Depuis plus de deux ans, la politique étrangère du Burkina Faso se caractérise par une ferme opposition à la France. Sous la direction du capitaine Ibrahim Traoré, les autorités de Ouagadougou ont systématiquement dépeint Paris comme l’incarnation d’un passé colonial dont la nation burkinabè aspire à se libérer. L’expulsion des contingents français, la critique véhémente de l’emprise occidentale et l’intensification des liens avec la Russie et l’Iran sont devenues les piliers de la communication officielle, marquant une rupture assumée.
Cependant, derrière cette rhétorique de confrontation, des éléments récents soulèvent des interrogations.

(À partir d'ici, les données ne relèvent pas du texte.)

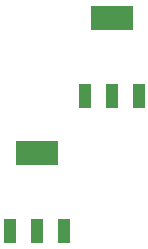
<source format=gtp>
G04 (created by PCBNEW-RS274X (2012-apr-16-27)-stable) date Mon 01 Sep 2014 06:02:50 PM CEST*
G01*
G70*
G90*
%MOIN*%
G04 Gerber Fmt 3.4, Leading zero omitted, Abs format*
%FSLAX34Y34*%
G04 APERTURE LIST*
%ADD10C,0.006000*%
%ADD11R,0.144000X0.080000*%
%ADD12R,0.040000X0.080000*%
G04 APERTURE END LIST*
G54D10*
G54D11*
X56500Y-41700D03*
G54D12*
X56500Y-44300D03*
X57400Y-44300D03*
X55600Y-44300D03*
G54D11*
X59000Y-37200D03*
G54D12*
X59000Y-39800D03*
X59900Y-39800D03*
X58100Y-39800D03*
M02*

</source>
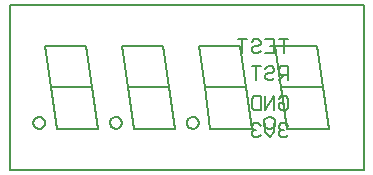
<source format=gbo>
G75*
%MOIN*%
%OFA0B0*%
%FSLAX24Y24*%
%IPPOS*%
%LPD*%
%AMOC8*
5,1,8,0,0,1.08239X$1,22.5*
%
%ADD10C,0.0050*%
D10*
X000635Y000635D02*
X000635Y006147D01*
X012446Y006147D01*
X012446Y000635D01*
X000635Y000635D01*
X002210Y002013D02*
X003588Y002013D01*
X003391Y003391D01*
X002013Y003391D01*
X001816Y004769D01*
X003194Y004769D01*
X003391Y003391D01*
X004572Y003391D02*
X005950Y003391D01*
X006147Y002013D01*
X004769Y002013D01*
X004572Y003391D01*
X004375Y004769D01*
X005753Y004769D01*
X005950Y003391D01*
X007131Y003391D02*
X008509Y003391D01*
X008706Y002013D01*
X007328Y002013D01*
X007131Y003391D01*
X006934Y004769D01*
X008312Y004769D01*
X008509Y003391D01*
X008847Y003643D02*
X008847Y004093D01*
X008997Y004093D02*
X008697Y004093D01*
X009157Y004018D02*
X009232Y004093D01*
X009382Y004093D01*
X009457Y004018D01*
X009457Y003943D01*
X009382Y003868D01*
X009232Y003868D01*
X009157Y003793D01*
X009157Y003718D01*
X009232Y003643D01*
X009382Y003643D01*
X009457Y003718D01*
X009617Y003643D02*
X009767Y003793D01*
X009692Y003793D02*
X009918Y003793D01*
X009692Y003793D02*
X009617Y003868D01*
X009617Y004018D01*
X009692Y004093D01*
X009918Y004093D01*
X009918Y003643D01*
X009690Y003391D02*
X011068Y003391D01*
X011265Y002013D01*
X009887Y002013D01*
X009690Y003391D01*
X009493Y004769D01*
X010871Y004769D01*
X011068Y003391D01*
X009918Y003018D02*
X009918Y002718D01*
X009843Y002643D01*
X009692Y002643D01*
X009617Y002718D01*
X009617Y002868D01*
X009767Y002868D01*
X009617Y003018D02*
X009692Y003093D01*
X009843Y003093D01*
X009918Y003018D01*
X009457Y003093D02*
X009157Y002643D01*
X009157Y003093D01*
X008997Y003093D02*
X008772Y003093D01*
X008697Y003018D01*
X008697Y002718D01*
X008772Y002643D01*
X008997Y002643D01*
X008997Y003093D01*
X009457Y003093D02*
X009457Y002643D01*
X009099Y002210D02*
X009101Y002237D01*
X009107Y002264D01*
X009116Y002290D01*
X009129Y002314D01*
X009145Y002337D01*
X009164Y002356D01*
X009186Y002373D01*
X009210Y002387D01*
X009235Y002397D01*
X009262Y002404D01*
X009289Y002407D01*
X009317Y002406D01*
X009344Y002401D01*
X009370Y002393D01*
X009394Y002381D01*
X009417Y002365D01*
X009438Y002347D01*
X009455Y002326D01*
X009470Y002302D01*
X009481Y002277D01*
X009489Y002251D01*
X009493Y002224D01*
X009493Y002196D01*
X009489Y002169D01*
X009481Y002143D01*
X009470Y002118D01*
X009455Y002094D01*
X009438Y002073D01*
X009417Y002055D01*
X009395Y002039D01*
X009370Y002027D01*
X009344Y002019D01*
X009317Y002014D01*
X009289Y002013D01*
X009262Y002016D01*
X009235Y002023D01*
X009210Y002033D01*
X009186Y002047D01*
X009164Y002064D01*
X009145Y002083D01*
X009129Y002106D01*
X009116Y002130D01*
X009107Y002156D01*
X009101Y002183D01*
X009099Y002210D01*
X009157Y002193D02*
X009157Y001893D01*
X009307Y001743D01*
X009457Y001893D01*
X009457Y002193D01*
X009617Y002118D02*
X009617Y002043D01*
X009692Y001968D01*
X009617Y001893D01*
X009617Y001818D01*
X009692Y001743D01*
X009843Y001743D01*
X009918Y001818D01*
X009767Y001968D02*
X009692Y001968D01*
X009617Y002118D02*
X009692Y002193D01*
X009843Y002193D01*
X009918Y002118D01*
X008997Y002118D02*
X008922Y002193D01*
X008772Y002193D01*
X008697Y002118D01*
X008697Y002043D01*
X008772Y001968D01*
X008697Y001893D01*
X008697Y001818D01*
X008772Y001743D01*
X008922Y001743D01*
X008997Y001818D01*
X008847Y001968D02*
X008772Y001968D01*
X006540Y002210D02*
X006542Y002237D01*
X006548Y002264D01*
X006557Y002290D01*
X006570Y002314D01*
X006586Y002337D01*
X006605Y002356D01*
X006627Y002373D01*
X006651Y002387D01*
X006676Y002397D01*
X006703Y002404D01*
X006730Y002407D01*
X006758Y002406D01*
X006785Y002401D01*
X006811Y002393D01*
X006835Y002381D01*
X006858Y002365D01*
X006879Y002347D01*
X006896Y002326D01*
X006911Y002302D01*
X006922Y002277D01*
X006930Y002251D01*
X006934Y002224D01*
X006934Y002196D01*
X006930Y002169D01*
X006922Y002143D01*
X006911Y002118D01*
X006896Y002094D01*
X006879Y002073D01*
X006858Y002055D01*
X006836Y002039D01*
X006811Y002027D01*
X006785Y002019D01*
X006758Y002014D01*
X006730Y002013D01*
X006703Y002016D01*
X006676Y002023D01*
X006651Y002033D01*
X006627Y002047D01*
X006605Y002064D01*
X006586Y002083D01*
X006570Y002106D01*
X006557Y002130D01*
X006548Y002156D01*
X006542Y002183D01*
X006540Y002210D01*
X003981Y002210D02*
X003983Y002237D01*
X003989Y002264D01*
X003998Y002290D01*
X004011Y002314D01*
X004027Y002337D01*
X004046Y002356D01*
X004068Y002373D01*
X004092Y002387D01*
X004117Y002397D01*
X004144Y002404D01*
X004171Y002407D01*
X004199Y002406D01*
X004226Y002401D01*
X004252Y002393D01*
X004276Y002381D01*
X004299Y002365D01*
X004320Y002347D01*
X004337Y002326D01*
X004352Y002302D01*
X004363Y002277D01*
X004371Y002251D01*
X004375Y002224D01*
X004375Y002196D01*
X004371Y002169D01*
X004363Y002143D01*
X004352Y002118D01*
X004337Y002094D01*
X004320Y002073D01*
X004299Y002055D01*
X004277Y002039D01*
X004252Y002027D01*
X004226Y002019D01*
X004199Y002014D01*
X004171Y002013D01*
X004144Y002016D01*
X004117Y002023D01*
X004092Y002033D01*
X004068Y002047D01*
X004046Y002064D01*
X004027Y002083D01*
X004011Y002106D01*
X003998Y002130D01*
X003989Y002156D01*
X003983Y002183D01*
X003981Y002210D01*
X002210Y002013D02*
X002013Y003391D01*
X001422Y002210D02*
X001424Y002237D01*
X001430Y002264D01*
X001439Y002290D01*
X001452Y002314D01*
X001468Y002337D01*
X001487Y002356D01*
X001509Y002373D01*
X001533Y002387D01*
X001558Y002397D01*
X001585Y002404D01*
X001612Y002407D01*
X001640Y002406D01*
X001667Y002401D01*
X001693Y002393D01*
X001717Y002381D01*
X001740Y002365D01*
X001761Y002347D01*
X001778Y002326D01*
X001793Y002302D01*
X001804Y002277D01*
X001812Y002251D01*
X001816Y002224D01*
X001816Y002196D01*
X001812Y002169D01*
X001804Y002143D01*
X001793Y002118D01*
X001778Y002094D01*
X001761Y002073D01*
X001740Y002055D01*
X001718Y002039D01*
X001693Y002027D01*
X001667Y002019D01*
X001640Y002014D01*
X001612Y002013D01*
X001585Y002016D01*
X001558Y002023D01*
X001533Y002033D01*
X001509Y002047D01*
X001487Y002064D01*
X001468Y002083D01*
X001452Y002106D01*
X001439Y002130D01*
X001430Y002156D01*
X001424Y002183D01*
X001422Y002210D01*
X008236Y004993D02*
X008536Y004993D01*
X008386Y004993D02*
X008386Y004543D01*
X008697Y004618D02*
X008697Y004693D01*
X008772Y004768D01*
X008922Y004768D01*
X008997Y004843D01*
X008997Y004918D01*
X008922Y004993D01*
X008772Y004993D01*
X008697Y004918D01*
X008697Y004618D02*
X008772Y004543D01*
X008922Y004543D01*
X008997Y004618D01*
X009157Y004543D02*
X009457Y004543D01*
X009457Y004993D01*
X009157Y004993D01*
X009307Y004768D02*
X009457Y004768D01*
X009617Y004993D02*
X009918Y004993D01*
X009767Y004993D02*
X009767Y004543D01*
M02*

</source>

Des informations récentes indiquent qu’Inoussa Traoré, le frère aîné du chef de l’État burkinabè, aurait discrètement soumis une demande de visa aux services consulaires français à Ouagadougou. Cette démarche aurait été menée avec une confidentialité accrue, compte tenu de la nature délicate de la situation.
Il est rapporté qu’Inoussa Traoré, également désigné comme conseiller spécial du président de la transition, envisagerait un déplacement en France pour des motifs médicaux. Jusqu’à présent, ses traitements étaient habituellement dispensés aux Pays-Bas. Néanmoins, le ministère français des Affaires étrangères n’a pas validé ces allégations et n’a pas donné suite aux demandes de clarification.
Un paradoxe flagrant qui alimente le débat
Si ces révélations se confirment, elles exposent un paradoxe politique notable. Depuis son accession à la tête de l’État, le capitaine Ibrahim Traoré a façonné son positionnement sur une ligne résolument anti-française. Les communiqués officiels fustigent constamment Paris, désigné comme responsable de nombreux maux, et exhortent à une rupture avec les anciennes puissances occidentales.
Dans ce cadre, la démarche d’un membre si proche de la sphère présidentielle pour obtenir un visa français soulève une interrogation politique majeure : comment concilier la volonté d’entrer dans un pays perçu comme un adversaire stratégique avec les dénonciations publiques et incessantes de ce même État ?
Cette éventualité conforte les critiques du régime, qui pointent de longue date une dissonance entre la communication politique officielle et les choix individuels de certains hauts responsables.
Souveraineté et pragmatisme : un équilibre délicat
Le gouvernement burkinabè met en avant une souveraineté pleine et entière, déclarant avoir définitivement rompu avec toute forme de dépendance vis-à-vis de la France.
Néanmoins, la complexité des besoins — qu’ils soient médicaux, financiers ou administratifs — souligne que les dynamiques internationales excèdent largement les simples slogans politiques. Il n’est pas rare que de nombreux officiels africains continuent de voyager en Europe pour des traitements spécialisés, des transactions commerciales ou des affaires privées, en dépit d’une rhétorique officielle souvent acerbe.
Pour la famille Traoré, une confirmation de cette demande de visa, si elle est avérée, pourrait attiser les reproches de « deux poids, deux mesures » : une communication intransigeante à l’attention de l’opinion publique, contrastant avec une réalité où la France reste un recours en cas de nécessité.
Communication politique et gage de crédibilité
Cette situation met en évidence qu’en politique, les actions sont souvent examinées avec la même rigueur que les déclarations publiques.
Lorsqu’une nation est catégorisée comme antagoniste ou partenaire indésirable, toute initiative personnelle ou discrète envers ce même pays peut être interprétée comme une contradiction. Bien que cela ne démontre pas une incohérence politique intrinsèque, cela alimente indubitablement les discussions sur la crédibilité du narratif souverainiste promu par les dirigeants de Ouagadougou.
En somme, si cette information venait à être officiellement attestée, elle révélerait les limites d’une politique axée sur une rupture ostentatoire avec Paris. Elle soulignerait également comment les impératifs personnels ou institutionnels peuvent, à l’occasion, amener à solliciter l’aide du pays publiquement dénoncé.